CommentaryTechnology

A Cultural or Observant Mac?

I have been pondering for a while the ability of Mac users to morph their discussions when necessary to enable them to claim the Mac is all things to all people, perhaps making Apple’s computer the St Paul of the techno world (see 1 Corinthians 9:19-22).

A few months ago I was commenting that Google’s new browser, Chrome, looked interesting, but alas couldn’t be used by Mac users.  I was quickly corrected, as one pointed out that they can run MS Vista on their Mac, and then use that browser.

Here’s the conundrum:

If you are running Vista is it still a Mac?

The argument seems to be yes, since the hardware is the computer, then the Apple Mac computer is the hardware.

I would accept that a “true Mac” is the combination of the hardware with the software, but the introduction of running Vista (or XP) on the Apple hardware and still calling it a Mac makes murky the water.

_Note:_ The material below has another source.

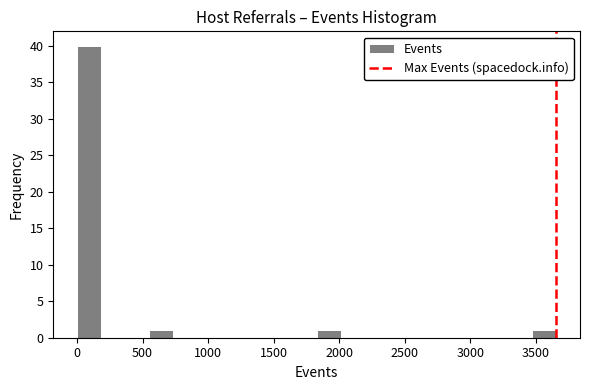

Read against the x-axis, roughly where is the centre of the tallest bar?

100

Now, with the ability to run the Apple Mac OSX operating system on a number of other Intel based machines, and on a number of netbooks we face a new question:

“If a computer running Vista is still a Mac because the hardware is Apple’s, then is a non-Apple machine, running OSX not a Mac?”

So should I stop saying I use Vista, and start saying I use “HP” or “Dell” or “homebuilt” or…?

I am left with another comparison to religion, and thus the title to this post.  Just as we can talk about a “cultural Christian” or a “cultural Jew” (someone connected through the heritage but not through religious or spiritual beliefs) and we talk about the spiritual or observant adherents to those faiths, can we make the same statement about Macs?

Are there “Cultural Macs” (those connected through the heritage that is hardware and logo) and “Observant” or “spiritual” Macs, that have the indwelling of the holy OSX code?